Christianity may be the rhetorical and performative idiom of the
U.S.A. leadership, but it is no longer the worldview of all
U.S.A. citizens, let alone of all citizens of the rest of the
North Atlantic region.
[6] In other
words, I propose to analyse todays contemporary militant
Islamism from the same perspective as that which I applied
elsewhere to Southern African ubuntu philosophy and to the
South African Truth and Reconciliation Commission; cf. van
Binsbergen 2001b, 2004. My approach has however generated
considerable controversy, cf. Bewaji & Ramose 2003.
[7] 1994-1998; cf.
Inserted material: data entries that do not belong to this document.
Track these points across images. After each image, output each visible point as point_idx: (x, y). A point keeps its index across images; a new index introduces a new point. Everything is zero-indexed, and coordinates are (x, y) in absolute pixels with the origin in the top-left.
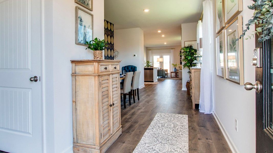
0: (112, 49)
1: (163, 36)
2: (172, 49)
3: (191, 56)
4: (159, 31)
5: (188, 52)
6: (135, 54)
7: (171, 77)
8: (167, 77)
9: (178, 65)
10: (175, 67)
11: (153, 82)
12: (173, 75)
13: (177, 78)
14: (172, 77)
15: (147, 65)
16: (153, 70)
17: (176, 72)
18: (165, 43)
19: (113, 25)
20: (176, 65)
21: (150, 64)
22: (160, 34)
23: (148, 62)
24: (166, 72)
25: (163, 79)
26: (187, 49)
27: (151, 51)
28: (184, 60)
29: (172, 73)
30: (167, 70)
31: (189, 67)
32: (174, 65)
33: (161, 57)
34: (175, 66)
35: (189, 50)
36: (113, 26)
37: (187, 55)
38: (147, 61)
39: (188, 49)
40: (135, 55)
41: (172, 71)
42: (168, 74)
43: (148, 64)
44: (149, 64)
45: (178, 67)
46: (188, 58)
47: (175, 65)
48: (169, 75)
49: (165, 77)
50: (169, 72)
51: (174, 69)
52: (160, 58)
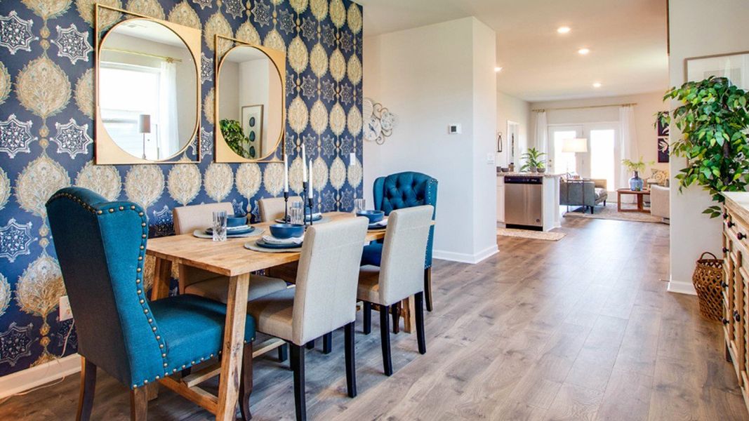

Salazar et al. 2004 with
references to the extensive literature; van Binsbergen 2004.
[8] The obvious
reason, not likely to be found with Ricoeur, is that the
opponents on both sides bring to the conflict and its subsequent
reconciliation general notions of justice, punishment and
retaliation which may be creatively addressed and negotiated in
the course of reconciliation (especially by a skilful outsider),
but hardly so creatively as to totally eclipse or obliterate
these notions; therefore, any reconciliation that does not take
such particularistic notions of justice into account, risks to
remain on performative, unable to prevent that the conflict
simmers on underneath as a form of resentment still demanding
satisfaction.
[9] Informed as this standpoint is by the explicit
formulation, canonisation, and globalisation, of human
rights, cf. the 1948 United Nations Declaration, after the
1789 model of the French revolution.